Il mio ritorno in sede debaseriana coincide con l’avvento di questi quattro (dalla regia mi dicono tre, ora che la tastierista ha mollato gli ormeggi) figliuoli south-west londinesi. E già qua ci si potrebbe fermare. Poi li vedi su youtube in un’intervista e sono solo in due. Praticamente è come la canzoncina dell’alligalli. Un alligalli emo, visto il look. Orrore e raccapriccio.

Verrà ora da chiedersi cosa possa spingere un ascoltatore medio a dare una chance a questo loro album d’esordio, che così come il loro nome rimanda al numero 20, cioè più o meno la loro – e mia – età.

In una parola: la semplicità. In un panorama musicale dominato spesso dagli arrangiamenti maniacali e dalle orchestrazioni barocche, messi là a mascherare i difetti e le mancanze degli artisti stessi, questo disco è un gran bel sentire. Le voci dei due tipi, Romy e Oliver, sono come registrate attraverso le fessure dei muri, umide e clandestine. La sezione ritmica sta tutta in una drum machine, e il resto lo fanno le grandi pause, quei respiri atmosferici che rendono superflua una qualsivoglia descrizione. Non manca però ai nostri giovani britannici il gusto per la melodia, radicata nella loro tradizione musicale come non mai. È il caso di "Crystalised" così come pure di "Heart Skipped a Beat", mentre altri episodi come "Infinity" e "Basic Space" si fanno notare per preziose trovate chitarristiche naif ed estemporanee.

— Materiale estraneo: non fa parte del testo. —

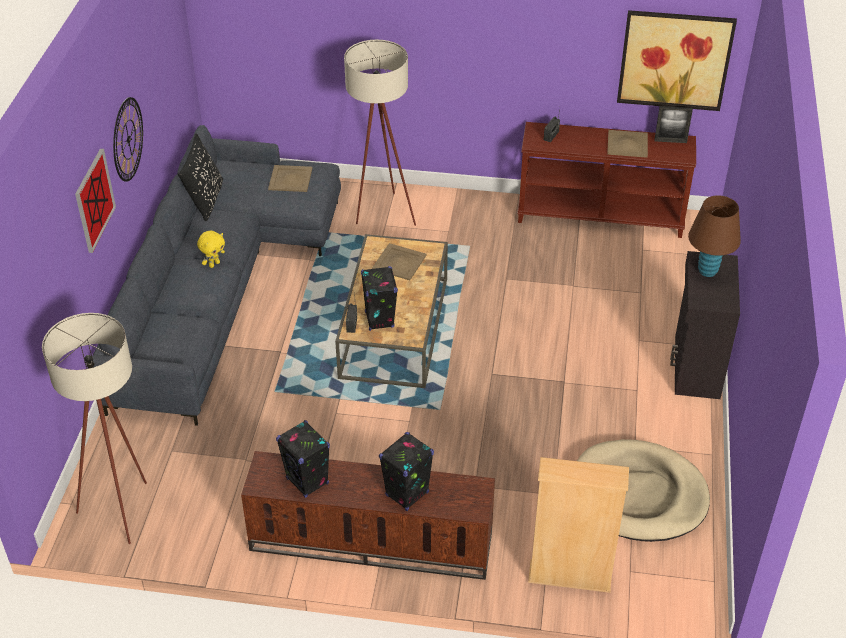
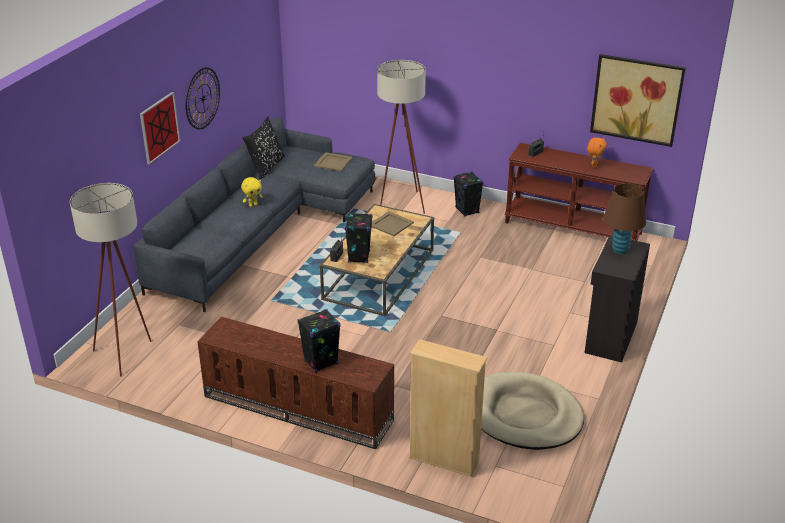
camera: 15 degrees right, 10 degrees down
(307, 481) = (250, 341): black speaker -> black speaker (467, 211)
(627, 144) = (594, 165): beige tray -> orange plush toy
(670, 141) = (630, 168): picture frame -> none

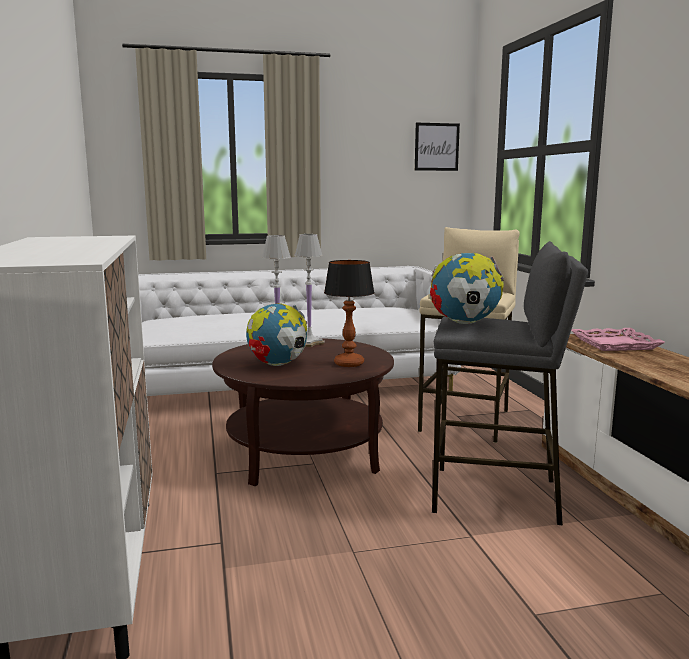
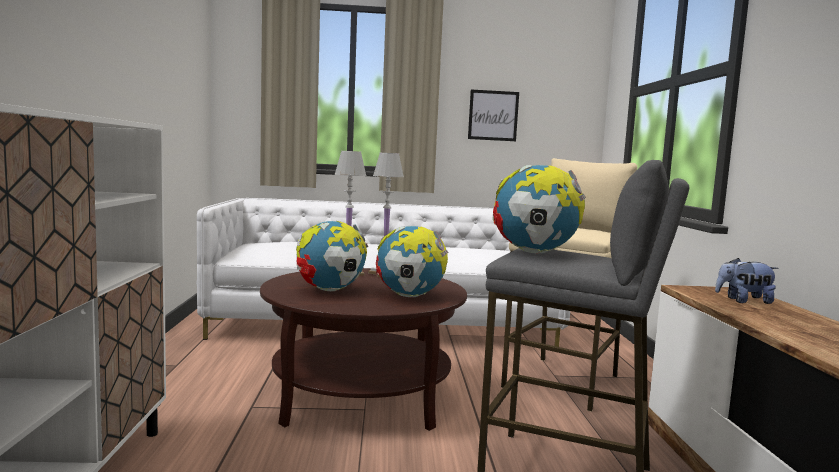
camera: 10 degrees right, 5 degrees down
(348, 363) = (410, 296): table lamp -> globe
(436, 147) = (567, 86): picture -> picture (493, 115)
(615, 344) = (743, 301): pink tray -> plush toy

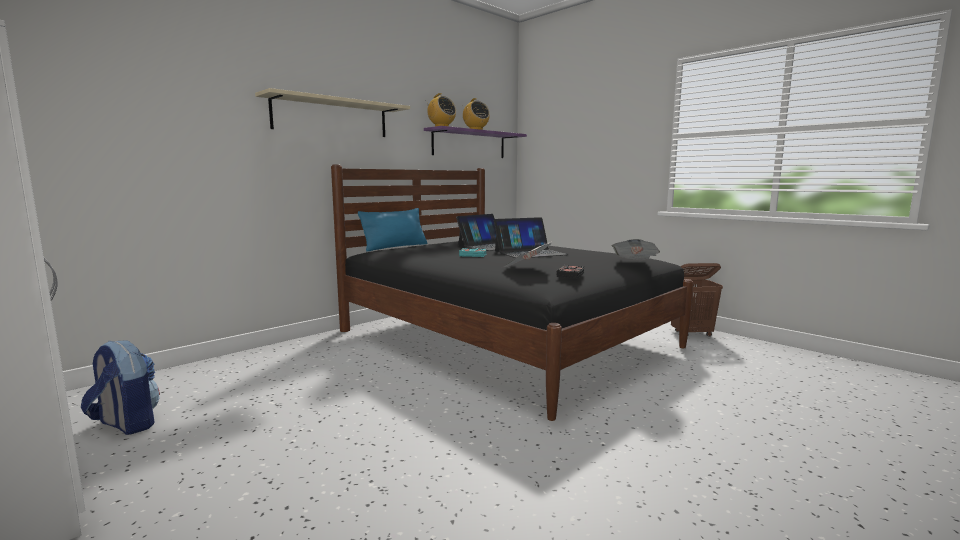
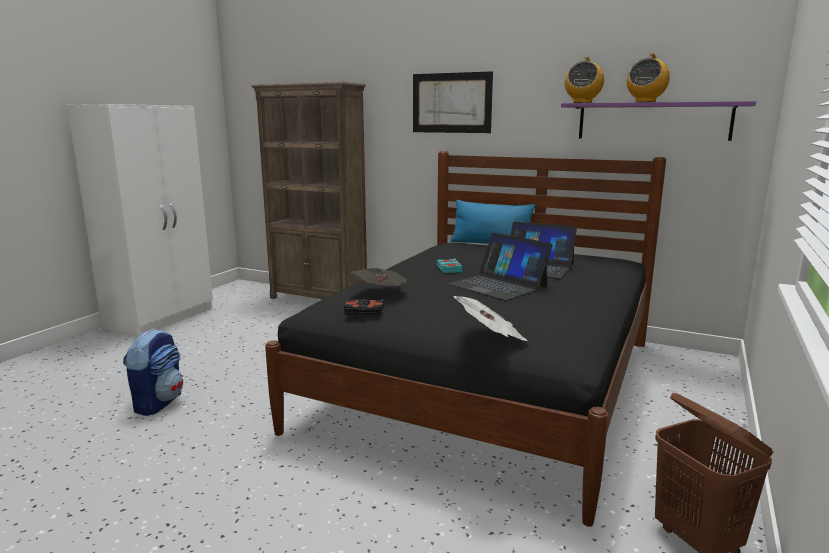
camera: 70 degrees right, 5 degrees up
(126, 424) = (242, 309): backpack -> backpack (158, 402)
(192, 372) = (319, 299): none -> brown bookcase
(331, 117) = (451, 103): beige shelf -> picture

Il pezzo migliore però rimane "Intro", prima traccia impeccabile: un attacco del genere, per rimanere in campo indie-pop-rock, lo ricordo solo in "Turn On The Bright Lights" degli Interpol (Untitled).

Lasciamo pure che i critici si trastullino a paragonarli ai Portishead e ai Radiohead. Questi sono gli XX-head, quattro sfigati del sudovest di Londra. E già qui, lo so, avrei potuto fermarmi.